Naïve JJ takes it literally and sets out to woo campus heartbreaker Heer (Nargis Fakhri). But the unlikely twosome finds a connect and journeys together to find bliss far away from the regular world as Janardhan becomes Jordan.

The good: The film has very strong content and the stratum of emotions thrown up is absorbing, ending with a thought-provoking message. It is undoubtedly an off-beat narrative and doesn’t fit into any category, carving its own niche with its unique treatment.

Imtiaz Ali has filmed yet another love story but has given it a whole new dimension – instead of the characters dancing around beautiful trees, he takes them to the roots. It is a difficult task to create an Indian rock star – India has none – especially with a narrative that does not boast of universal appeal.

The music of the film by AR Rahman cannot be categorized either – it is purely tailor-made to merge with the rocky, tempestuous emotions of the film.
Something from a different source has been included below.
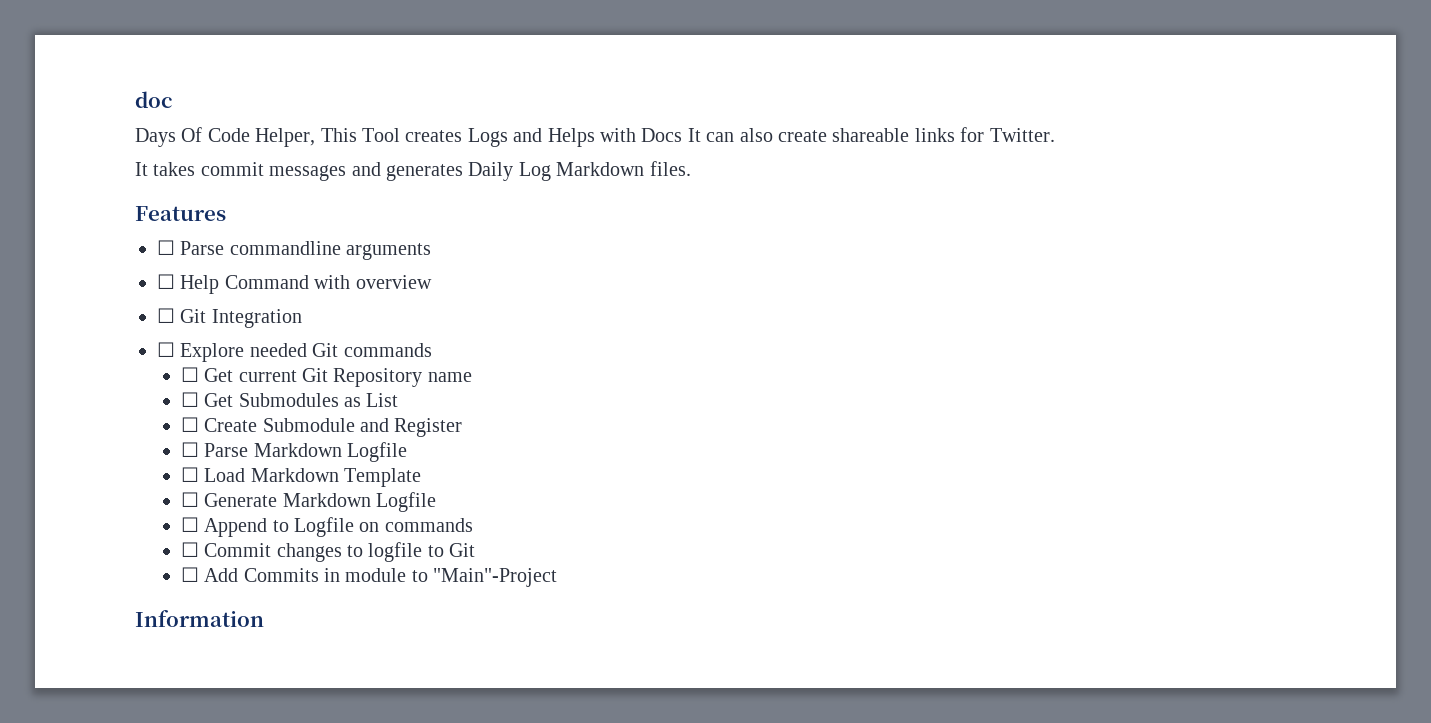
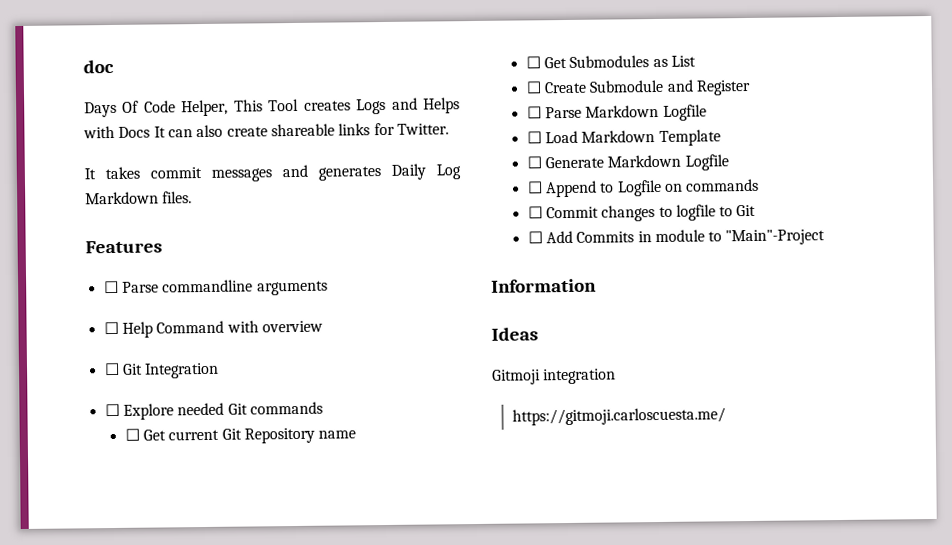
(264, 618) none -> [491,327,538,341] [492,368,617,385] [511,407,726,426] // Ideas // Gitmoji integration // https://gitmoji.carloscuesta.me/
Imtiaz Ali dips into his favourite methods of storytelling with dizzy travel and flashbacks. The editing by Aarti Bajaj is quick and crisp, shuffling from past to present at all times. The locales of Prague and Kashmir are beautifully captured by Anil Mehta. Review of Rockstar The film is arthouse as it has its set of metaphors i.e. a guitar burning, a world under a bedsheet, charcoal sketches of Jordan craving for freedom. Ranbir Kapoor goes from Janardhan to Jordan with ease, unmindful of image as he navigates a negative character, in fact a character alien, even unacceptable to the conventional Hindi film world.

The bad: Nargis Fakhri is certainly not the discovery of the season as she goes emotionally overboard and melodramatic when subtlety could have made her more impressive. The story gets illogical, unappealingly dramatic and even pointless at times for those bound by more conventional cinema. The end might not go down well with many, as once again it does not have in mind a large, interested audience. In fact it gets too random for the average Joe in the cinema hall. The first half moves slowly while the emotions and passion accelerate later.

This is not your normal commercial fare and does not set out to please everyone. It is ultimately an unapologetic attempt to sketch a character with a plethora of unusual emotions.

PS: For Shammi Kapoor fans, he’s evergreen as ever in this his last outing.